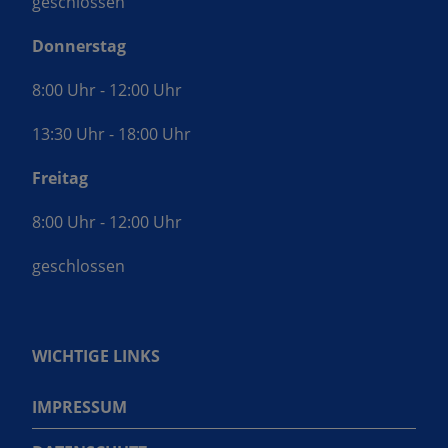
geschlossen
Donnerstag
8:00 Uhr - 12:00 Uhr
13:30 Uhr - 18:00 Uhr
Freitag
8:00 Uhr - 12:00 Uhr
geschlossen
WICHTIGE LINKS
IMPRESSUM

-*-*-

**Work order**
Write out the data once more exactly, omitting the pictures.

**Response for this exercise**
geschlossen
Donnerstag
8:00 Uhr - 12:00 Uhr
13:30 Uhr - 18:00 Uhr
Freitag
8:00 Uhr - 12:00 Uhr
geschlossen
WICHTIGE LINKS
IMPRESSUM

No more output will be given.